In issue #15 and issue #39 we looked at various approaches for document level translation. In this blog post, we will look at another approach proposed by Voita et. al (2019a) to capture context information. This approach is unique in the sense that it utilizes only target monolingual data to improve the discourse phenomenon  (deixis, ellipsis, lexical cohesion, ambiguity, anaphora, etc., which often require context to be determined) in machine translation. 

Document-level Repair

They proposed a two pass machine translation approach. In the first pass, they obtain a context agnostic translation and in the second pass they feed translations obtained in the first pass through a document level repair (DocRepair) model to correct the contextual errors. 

The DocRepair model is the standard sequence-to-sequence Transformer. Sentences in a group are concatenated to form long inconsistent pseudo-sentences. The Transformer is trained to correct these long inconsistent pseudo-sentences into consistent ones.  

Training the DocRepair model 

The DocRepair model is a monolingual sequence-to-sequence model. It maps inconsistent groups of sentences into consistent ones as mentioned earlier. Consistent groups come from monolingual document-level data. Inconsistent groups are obtained using round trip translation (Russian to English to Russian). Each sentence in a consistent group is replaced with its round-trip translation produced in isolation from context. Therefore, the model is trained to translate inconsistent Russian to consistent Russian 

For training, they used English-Russian data from OpenSubtitles. They used contrastive test sets by Voita et al. (2019b) for evaluation of the discourse phenomena. They evaluated deixis, lexical cohesion, ellipsis (noun phrase) and ellipsis (verb phrase). 


Results on contrastive test sets for specific contextual phenomena From the results we can say that DocRepair improves all discourse phenomena over the baseline and all except ellipses (VP) compared to CADec model. The  CADec uses contextual parallel data instead of monolingual data used in DocRepair.  

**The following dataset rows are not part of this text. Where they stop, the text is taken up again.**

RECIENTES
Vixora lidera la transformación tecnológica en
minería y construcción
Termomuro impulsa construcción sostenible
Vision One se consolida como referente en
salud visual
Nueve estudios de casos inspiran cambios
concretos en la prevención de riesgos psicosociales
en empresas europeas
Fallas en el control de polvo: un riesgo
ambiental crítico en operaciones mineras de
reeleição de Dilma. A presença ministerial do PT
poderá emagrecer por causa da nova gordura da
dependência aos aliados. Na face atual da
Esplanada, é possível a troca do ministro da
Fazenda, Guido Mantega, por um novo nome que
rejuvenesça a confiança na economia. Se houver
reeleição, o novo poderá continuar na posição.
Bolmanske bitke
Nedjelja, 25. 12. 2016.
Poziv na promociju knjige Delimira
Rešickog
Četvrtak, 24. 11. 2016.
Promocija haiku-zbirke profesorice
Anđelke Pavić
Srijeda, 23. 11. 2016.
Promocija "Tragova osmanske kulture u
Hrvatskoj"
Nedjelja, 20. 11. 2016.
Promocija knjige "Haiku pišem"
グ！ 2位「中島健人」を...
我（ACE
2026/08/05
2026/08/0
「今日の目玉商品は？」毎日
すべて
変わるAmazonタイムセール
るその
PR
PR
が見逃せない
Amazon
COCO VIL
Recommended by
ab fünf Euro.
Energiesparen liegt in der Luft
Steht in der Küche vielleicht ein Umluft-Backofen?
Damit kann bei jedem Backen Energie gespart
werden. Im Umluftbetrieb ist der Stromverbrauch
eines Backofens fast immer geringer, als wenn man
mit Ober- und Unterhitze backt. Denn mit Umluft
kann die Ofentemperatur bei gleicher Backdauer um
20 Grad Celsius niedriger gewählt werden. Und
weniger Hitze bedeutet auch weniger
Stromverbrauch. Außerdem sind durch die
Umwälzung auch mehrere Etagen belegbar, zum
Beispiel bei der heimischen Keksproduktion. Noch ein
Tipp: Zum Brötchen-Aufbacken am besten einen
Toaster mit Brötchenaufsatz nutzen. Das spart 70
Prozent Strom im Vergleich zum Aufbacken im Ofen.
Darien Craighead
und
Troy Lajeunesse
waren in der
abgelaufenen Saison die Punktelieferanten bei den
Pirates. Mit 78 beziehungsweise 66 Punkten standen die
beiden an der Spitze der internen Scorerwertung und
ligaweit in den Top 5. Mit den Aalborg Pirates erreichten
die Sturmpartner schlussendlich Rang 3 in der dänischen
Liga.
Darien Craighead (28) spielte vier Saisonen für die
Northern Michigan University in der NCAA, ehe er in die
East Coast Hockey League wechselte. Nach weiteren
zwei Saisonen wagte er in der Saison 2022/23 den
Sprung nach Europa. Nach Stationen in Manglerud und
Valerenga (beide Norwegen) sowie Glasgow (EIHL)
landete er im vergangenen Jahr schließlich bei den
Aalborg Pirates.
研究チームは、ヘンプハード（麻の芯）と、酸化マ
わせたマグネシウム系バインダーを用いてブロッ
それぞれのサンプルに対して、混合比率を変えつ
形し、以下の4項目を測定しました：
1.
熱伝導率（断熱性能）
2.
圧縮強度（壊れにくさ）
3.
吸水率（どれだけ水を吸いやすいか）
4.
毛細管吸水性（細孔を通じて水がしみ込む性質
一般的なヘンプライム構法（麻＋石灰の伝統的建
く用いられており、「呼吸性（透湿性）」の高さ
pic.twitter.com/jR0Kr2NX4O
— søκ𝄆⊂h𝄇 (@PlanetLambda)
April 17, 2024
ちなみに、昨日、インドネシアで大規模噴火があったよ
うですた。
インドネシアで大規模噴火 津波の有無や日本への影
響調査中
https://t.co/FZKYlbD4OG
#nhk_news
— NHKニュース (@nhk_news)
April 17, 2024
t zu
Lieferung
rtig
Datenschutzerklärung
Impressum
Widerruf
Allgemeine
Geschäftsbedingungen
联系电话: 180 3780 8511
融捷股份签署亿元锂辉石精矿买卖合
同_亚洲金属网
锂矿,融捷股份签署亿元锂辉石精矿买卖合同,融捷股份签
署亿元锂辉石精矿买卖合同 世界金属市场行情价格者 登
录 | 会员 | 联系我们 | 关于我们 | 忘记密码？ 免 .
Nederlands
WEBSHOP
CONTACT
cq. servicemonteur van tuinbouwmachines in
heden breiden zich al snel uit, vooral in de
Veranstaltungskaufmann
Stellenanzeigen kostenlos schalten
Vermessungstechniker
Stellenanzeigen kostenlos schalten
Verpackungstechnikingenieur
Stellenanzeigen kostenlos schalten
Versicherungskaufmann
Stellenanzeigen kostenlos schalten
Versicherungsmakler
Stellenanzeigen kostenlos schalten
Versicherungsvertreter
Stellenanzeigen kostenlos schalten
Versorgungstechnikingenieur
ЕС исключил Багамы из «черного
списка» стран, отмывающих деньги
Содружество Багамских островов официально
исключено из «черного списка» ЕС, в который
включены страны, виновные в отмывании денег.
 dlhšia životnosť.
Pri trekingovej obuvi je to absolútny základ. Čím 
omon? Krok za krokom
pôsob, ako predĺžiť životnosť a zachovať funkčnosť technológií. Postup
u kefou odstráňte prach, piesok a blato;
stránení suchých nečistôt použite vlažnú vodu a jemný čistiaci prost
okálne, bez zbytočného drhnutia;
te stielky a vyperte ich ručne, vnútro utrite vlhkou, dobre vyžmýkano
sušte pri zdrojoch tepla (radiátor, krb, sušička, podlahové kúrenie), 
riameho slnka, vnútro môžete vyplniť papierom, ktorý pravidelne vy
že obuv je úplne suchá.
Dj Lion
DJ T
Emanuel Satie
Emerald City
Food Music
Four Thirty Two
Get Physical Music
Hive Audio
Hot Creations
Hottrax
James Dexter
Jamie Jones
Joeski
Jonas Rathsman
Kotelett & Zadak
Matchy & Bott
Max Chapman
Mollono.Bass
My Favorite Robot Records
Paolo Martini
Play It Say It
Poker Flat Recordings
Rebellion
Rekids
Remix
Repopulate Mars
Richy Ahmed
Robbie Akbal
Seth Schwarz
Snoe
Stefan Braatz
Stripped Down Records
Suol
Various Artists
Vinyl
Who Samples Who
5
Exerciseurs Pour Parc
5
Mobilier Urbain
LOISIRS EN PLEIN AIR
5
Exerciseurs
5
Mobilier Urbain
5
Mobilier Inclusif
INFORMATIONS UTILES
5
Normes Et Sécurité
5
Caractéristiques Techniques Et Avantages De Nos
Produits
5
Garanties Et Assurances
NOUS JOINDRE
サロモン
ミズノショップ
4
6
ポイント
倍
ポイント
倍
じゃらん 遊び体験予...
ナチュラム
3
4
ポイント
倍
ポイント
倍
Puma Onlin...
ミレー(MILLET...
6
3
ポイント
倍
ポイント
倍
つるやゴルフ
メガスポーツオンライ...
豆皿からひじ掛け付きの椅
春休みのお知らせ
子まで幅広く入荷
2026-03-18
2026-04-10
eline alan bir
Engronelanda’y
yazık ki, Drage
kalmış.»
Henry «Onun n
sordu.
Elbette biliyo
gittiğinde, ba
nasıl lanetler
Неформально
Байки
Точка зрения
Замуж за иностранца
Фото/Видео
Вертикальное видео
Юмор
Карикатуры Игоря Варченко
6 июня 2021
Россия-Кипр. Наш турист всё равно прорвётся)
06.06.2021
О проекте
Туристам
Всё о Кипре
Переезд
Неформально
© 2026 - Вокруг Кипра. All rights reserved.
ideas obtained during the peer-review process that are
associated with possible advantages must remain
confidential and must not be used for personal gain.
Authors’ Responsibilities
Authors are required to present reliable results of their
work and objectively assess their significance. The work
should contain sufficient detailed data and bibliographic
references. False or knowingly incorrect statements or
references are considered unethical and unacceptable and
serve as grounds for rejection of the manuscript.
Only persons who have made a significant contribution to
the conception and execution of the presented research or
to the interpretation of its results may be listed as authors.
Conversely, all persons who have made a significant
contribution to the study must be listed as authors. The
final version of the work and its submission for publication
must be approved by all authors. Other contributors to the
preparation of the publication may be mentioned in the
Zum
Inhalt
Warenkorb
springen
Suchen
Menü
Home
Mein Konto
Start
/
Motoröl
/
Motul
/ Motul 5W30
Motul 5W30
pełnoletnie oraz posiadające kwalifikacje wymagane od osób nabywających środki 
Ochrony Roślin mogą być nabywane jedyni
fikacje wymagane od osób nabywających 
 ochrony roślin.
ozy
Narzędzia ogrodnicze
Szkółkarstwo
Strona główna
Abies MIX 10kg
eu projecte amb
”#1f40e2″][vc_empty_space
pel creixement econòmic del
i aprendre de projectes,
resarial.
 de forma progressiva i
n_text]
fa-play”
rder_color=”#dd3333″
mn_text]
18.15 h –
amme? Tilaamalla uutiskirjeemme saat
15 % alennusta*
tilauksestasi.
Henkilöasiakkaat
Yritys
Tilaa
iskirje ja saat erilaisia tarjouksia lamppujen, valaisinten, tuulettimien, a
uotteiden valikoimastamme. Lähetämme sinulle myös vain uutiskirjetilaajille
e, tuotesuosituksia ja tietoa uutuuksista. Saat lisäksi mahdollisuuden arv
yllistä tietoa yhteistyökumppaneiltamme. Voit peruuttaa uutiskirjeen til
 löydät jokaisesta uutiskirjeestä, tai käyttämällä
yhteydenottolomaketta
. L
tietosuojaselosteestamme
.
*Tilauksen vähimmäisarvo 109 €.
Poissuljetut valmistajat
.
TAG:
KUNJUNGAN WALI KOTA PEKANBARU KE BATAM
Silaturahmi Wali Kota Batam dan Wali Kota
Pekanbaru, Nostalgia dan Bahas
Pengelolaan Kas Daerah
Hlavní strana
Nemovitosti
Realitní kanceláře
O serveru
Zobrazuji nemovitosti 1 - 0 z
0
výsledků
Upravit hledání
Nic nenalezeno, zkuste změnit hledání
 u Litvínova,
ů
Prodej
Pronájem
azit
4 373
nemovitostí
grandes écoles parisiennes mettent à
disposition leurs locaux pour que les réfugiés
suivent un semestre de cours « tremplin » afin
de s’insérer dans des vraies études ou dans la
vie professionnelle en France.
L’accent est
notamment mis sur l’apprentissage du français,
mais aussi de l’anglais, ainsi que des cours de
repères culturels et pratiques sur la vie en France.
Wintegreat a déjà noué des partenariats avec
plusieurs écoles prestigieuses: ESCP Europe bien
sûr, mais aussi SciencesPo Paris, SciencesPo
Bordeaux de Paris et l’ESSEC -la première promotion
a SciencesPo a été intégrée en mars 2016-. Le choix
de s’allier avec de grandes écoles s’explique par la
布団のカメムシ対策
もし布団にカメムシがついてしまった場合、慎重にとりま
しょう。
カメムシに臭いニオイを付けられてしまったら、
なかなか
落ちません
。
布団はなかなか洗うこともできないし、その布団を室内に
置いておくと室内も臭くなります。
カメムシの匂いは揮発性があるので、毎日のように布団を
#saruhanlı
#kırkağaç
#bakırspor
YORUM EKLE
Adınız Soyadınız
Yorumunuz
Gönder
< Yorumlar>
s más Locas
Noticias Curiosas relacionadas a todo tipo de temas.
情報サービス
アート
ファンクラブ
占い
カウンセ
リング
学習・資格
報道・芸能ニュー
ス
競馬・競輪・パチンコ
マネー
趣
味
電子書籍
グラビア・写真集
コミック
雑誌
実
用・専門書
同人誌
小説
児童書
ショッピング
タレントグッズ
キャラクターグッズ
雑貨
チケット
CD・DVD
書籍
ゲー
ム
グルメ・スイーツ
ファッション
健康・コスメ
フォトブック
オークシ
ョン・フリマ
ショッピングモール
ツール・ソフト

Similarly, in human evaluation the DocRepair model obtained better results compared to the baseline. On a test set containing 700 examples, in about 52% of the cases, annotators marked translations as having equal quality, in 35% of the cases, the DocRepair model was marked better and in 13% of cases, the baseline model was marked better. 

In summary

This approach is simple to implement if we have document level monolingual data available. The DocRepair model takes inconsistent translations as an input, therefore we can treat the context agnostic MT system as a black box and add the DocRepair model to form a context aware MT system. This makes the approach flexible and can be applied as an additional module to any MT system including already trained systems.